» Teks untuk Dianalisis
******

Tulisan HIMASEI

Ma’paroro: Ritual Nelayan Patorani dalam Menjaga Harmoni Laut dan Tantangan Modern

OLEH: Chikadiva Priskila Putri

Nelayan patorani merupakan salah satu kelompok nelayan tradisional di Sulawesi Selatan, khususnya di wilayah pesisir Makassar, Gowa, dan Takalar. Mereka dikenal sebagai pelaut ulung yang berlayar jauh ke laut untuk menangkap

ikan terbang (torani), yang menjadi komoditas bernilai tinggi. Kehidupan patorani tidak hanya terkait dengan aspek ekonomi, tetapi juga erat dengan sistem budaya dan kepercayaan yang diwariskan turun-temurun. Tradisi inilah yang membuat keberadaan patorani memiliki ciri khas tersendiri dalam khazanah budaya maritim Nusantara.

Salah satu tradisi penting yang masih dijalankan oleh komunitas patorani adalah perayaan adat Ma’paroro. Tradisi ini berasal dari Desa Salajangki, Kabupaten Gowa, Sulawesi Selatan, dan dilakukan sebelum musim melaut tiba. Inti kegiatan berupa doa bersama, pemberian sesajen, serta ritual tolak bala. Ma’paroro bukan sekadar ritual simbolis, tetapi mencerminkan kearifan lokal nelayan dalam menjaga keseimbangan hubungan manusia dengan alam dan Sang Pencipta.

******

» Kumpulan Latihan
1. Ketik ulang bagian teks tentang Ma’paroro tanpa mengubah satu huruf pun, mulai dari "OLEH: Chikadiva Priskila" sampai dengan "budaya maritim Nusantara.".
2. Sebutkan semua kegiatan yang menjadi inti perayaan adat Ma’paroro menurut teks tentang Ma’paroro.
3. Menurut teks tentang Ma’paroro, dari desa mana tradisi ini berasal?

[Entri data]
******

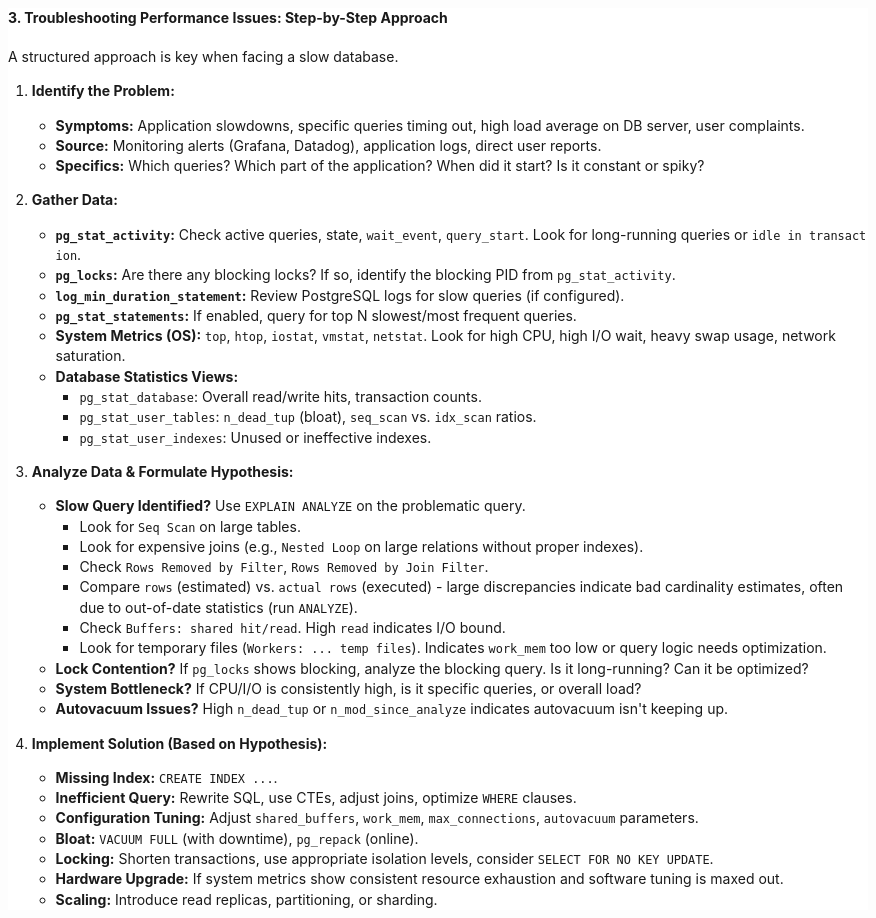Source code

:
#### **3. Troubleshooting Performance Issues: Step-by-Step Approach**

A structured approach is key when facing a slow database.

1.  **Identify the Problem:**
    * **Symptoms:** Application slowdowns, specific queries timing out, high load average on DB server, user complaints.
    * **Source:** Monitoring alerts (Grafana, Datadog), application logs, direct user reports.
    * **Specifics:** Which queries? Which part of the application? When did it start? Is it constant or spiky?

2.  **Gather Data:**
    * **`pg_stat_activity`:** Check active queries, state, `wait_event`, `query_start`. Look for long-running queries or `idle in transaction`.
    * **`pg_locks`:** Are there any blocking locks? If so, identify the blocking PID from `pg_stat_activity`.
    * **`log_min_duration_statement`:** Review PostgreSQL logs for slow queries (if configured).
    * **`pg_stat_statements`:** If enabled, query for top N slowest/most frequent queries.
    * **System Metrics (OS):** `top`, `htop`, `iostat`, `vmstat`, `netstat`. Look for high CPU, high I/O wait, heavy swap usage, network saturation.
    * **Database Statistics Views:**
        * `pg_stat_database`: Overall read/write hits, transaction counts.
        * `pg_stat_user_tables`: `n_dead_tup` (bloat), `seq_scan` vs. `idx_scan` ratios.
        * `pg_stat_user_indexes`: Unused or ineffective indexes.

3.  **Analyze Data & Formulate Hypothesis:**
    * **Slow Query Identified?** Use `EXPLAIN ANALYZE` on the problematic query.
        * Look for `Seq Scan` on large tables.
        * Look for expensive joins (e.g., `Nested Loop` on large relations without proper indexes).
        * Check `Rows Removed by Filter`, `Rows Removed by Join Filter`.
        * Compare `rows` (estimated) vs. `actual rows` (executed) - large discrepancies indicate bad cardinality estimates, often due to out-of-date statistics (run `ANALYZE`).
        * Check `Buffers: shared hit/read`. High `read` indicates I/O bound.
        * Look for temporary files (`Workers: ... temp files`). Indicates `work_mem` too low or query logic needs optimization.
    * **Lock Contention?** If `pg_locks` shows blocking, analyze the blocking query. Is it long-running? Can it be optimized?
    * **System Bottleneck?** If CPU/I/O is consistently high, is it specific queries, or overall load?
    * **Autovacuum Issues?** High `n_dead_tup` or `n_mod_since_analyze` indicates autovacuum isn't keeping up.

4.  **Implement Solution (Based on Hypothesis):**
    * **Missing Index:** `CREATE INDEX ...`.
    * **Inefficient Query:** Rewrite SQL, use CTEs, adjust joins, optimize `WHERE` clauses.
    * **Configuration Tuning:** Adjust `shared_buffers`, `work_mem`, `max_connections`, `autovacuum` parameters.
    * **Bloat:** `VACUUM FULL` (with downtime), `pg_repack` (online).
    * **Locking:** Shorten transactions, use appropriate isolation levels, consider `SELECT FOR NO KEY UPDATE`.
    * **Hardware Upgrade:** If system metrics show consistent resource exhaustion and software tuning is maxed out.
    * **Scaling:** Introduce read replicas, partitioning, or sharding.
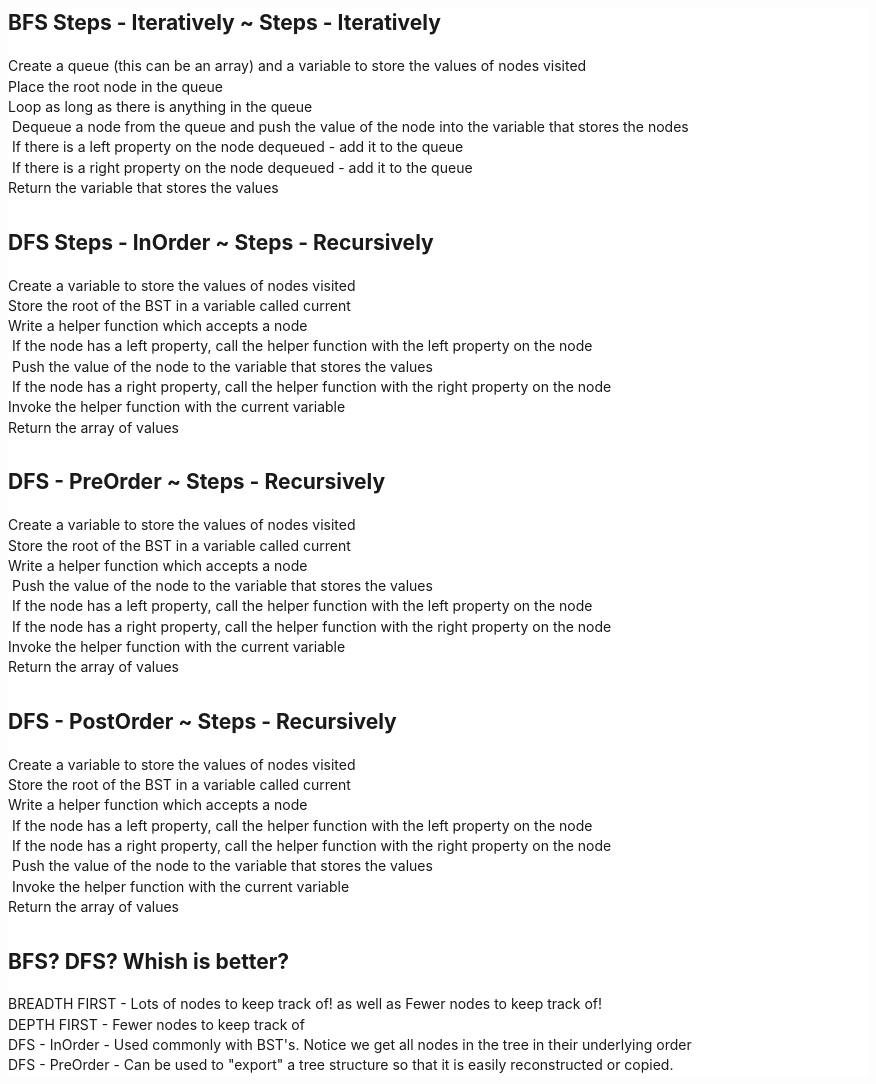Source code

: ## BFS Steps - Iteratively ~ Steps - Iteratively
Create a queue (this can be an array) and a variable to store the values of nodes visited <br />
Place the root node in the queue <br />
Loop as long as there is anything in the queue <br />
    &nbsp;Dequeue a node from the queue and push the value of the node into the variable that stores the nodes <br />
    &nbsp;If there is a left property on the node dequeued - add it to the queue <br />
    &nbsp;If there is a right property on the node dequeued - add it to the queue <br />
Return the variable that stores the values <br />

## DFS Steps - InOrder ~ Steps - Recursively
Create a variable to store the values of nodes visited <br />
Store the root of the BST in a variable called current <br />
Write a helper function which accepts a node <br />
    &nbsp;If the node has a left property, call the helper function with the left property on the node <br />
    &nbsp;Push the value of the node to the variable that stores the values <br />
    &nbsp;If the node has a right property, call the helper function with the right property on the node <br />
Invoke the helper function with the current variable <br />
Return the array of values <br />

## DFS - PreOrder ~ Steps - Recursively
Create a variable to store the values of nodes visited <br />
Store the root of the BST in a variable called current <br />
Write a helper function which accepts a node <br />
    &nbsp;Push the value of the node to the variable that stores the values <br />
    &nbsp;If the node has a left property, call the helper function with the left property on the node <br />
    &nbsp;If the node has a right property, call the helper function with the right property on the node <br />
Invoke the helper function with the current variable <br />
Return the array of values <br />

## DFS - PostOrder ~ Steps - Recursively
Create a variable to store the values of nodes visited <br />
Store the root of the BST in a variable called current <br />
Write a helper function which accepts a node <br />
    &nbsp;If the node has a left property, call the helper function with the left property on the node <br />
    &nbsp;If the node has a right property, call the helper function with the right property on the node <br />
    &nbsp;Push the value of the node to the variable that stores the values <br />
    &nbsp;Invoke the helper function with the current variable <br />
Return the array of values <br />

## BFS? DFS? Whish is better?
BREADTH FIRST - Lots of nodes to keep track of! as well as Fewer nodes to keep track of! <br />
DEPTH FIRST - Fewer nodes to keep track of <br />
DFS - InOrder - Used commonly with BST's. Notice we get all nodes in the tree in their underlying order <br />
DFS - PreOrder - Can be used to "export" a tree structure so that it is easily reconstructed or copied. <br />
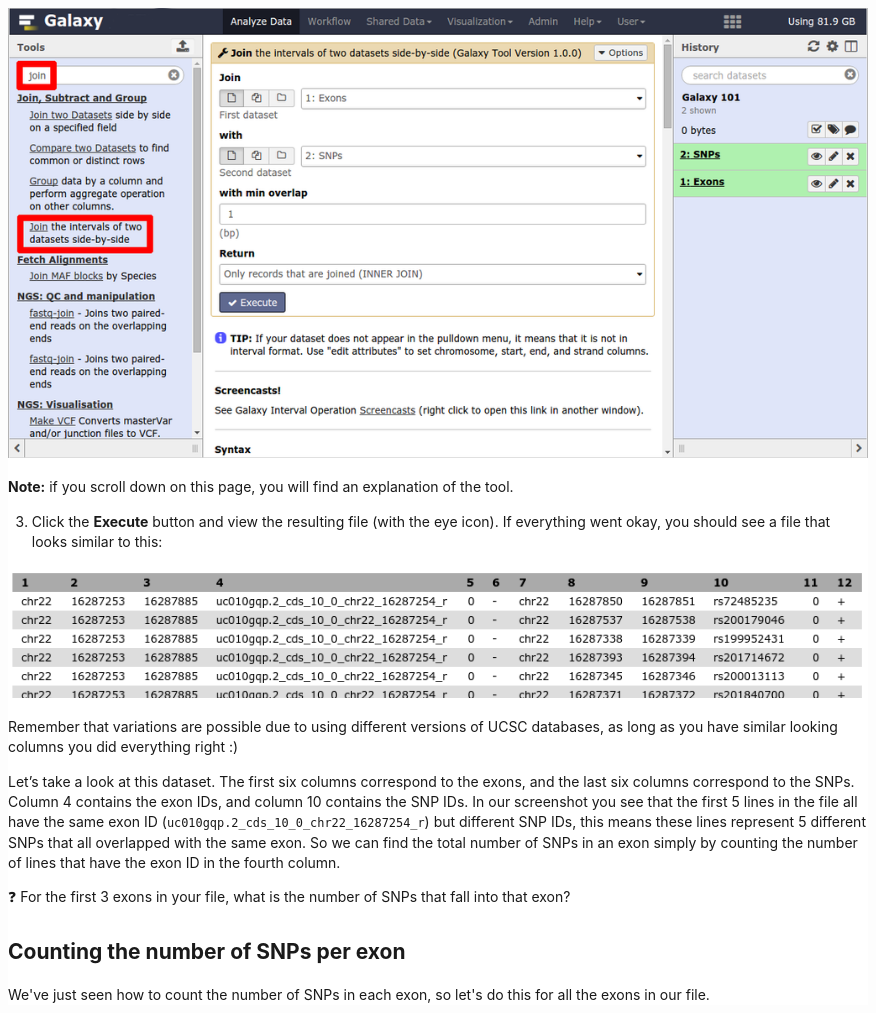  ![](../images/101_11.png)

 **Note:** if you scroll down on this page, you will find an explanation of the tool.

3. Click the **Execute** button and view the resulting file (with the eye icon). If everything went okay, you should see a file that looks similar to this:

 ![](../images/101_joined.png)

 Remember that variations are possible due to using different versions of UCSC databases, as long as you have similar looking columns you did everything right :)

Let’s take a look at this dataset. The first six columns correspond to the exons, and the last six columns correspond to the SNPs. Column 4 contains the exon IDs, and column 10 contains the SNP IDs. In our screenshot you see that the first 5 lines in the file all have the same exon ID (`uc010gqp.2_cds_10_0_chr22_16287254_r`) but different SNP IDs, this means these lines represent 5 different SNPs that all overlapped with the same exon. So we can find the total number of SNPs in an exon simply by counting the number of lines that have the exon ID in the fourth column.

:question: For the first 3 exons in your file, what is the number of SNPs that fall into that exon?

## Counting the number of SNPs per exon
We've just seen how to count the number of SNPs in each exon, so let's do this for all the exons in our file.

******

» Kunci Jawaban
1.
OLEH: Chikadiva Priskila Putri

Nelayan patorani merupakan salah satu kelompok nelayan tradisional di Sulawesi Selatan, khususnya di wilayah pesisir Makassar, Gowa, dan Takalar. Mereka dikenal sebagai pelaut ulung yang berlayar jauh ke laut untuk menangkap

ikan terbang (torani), yang menjadi komoditas bernilai tinggi. Kehidupan patorani tidak hanya terkait dengan aspek ekonomi, tetapi juga erat dengan sistem budaya dan kepercayaan yang diwariskan turun-temurun. Tradisi inilah yang membuat keberadaan patorani memiliki ciri khas tersendiri dalam khazanah budaya maritim Nusantara.

2. Doa bersama, pemberian sesajen, dan ritual tolak bala.

3. Dari Desa Salajangki, Kabupaten Gowa, Sulawesi Selatan.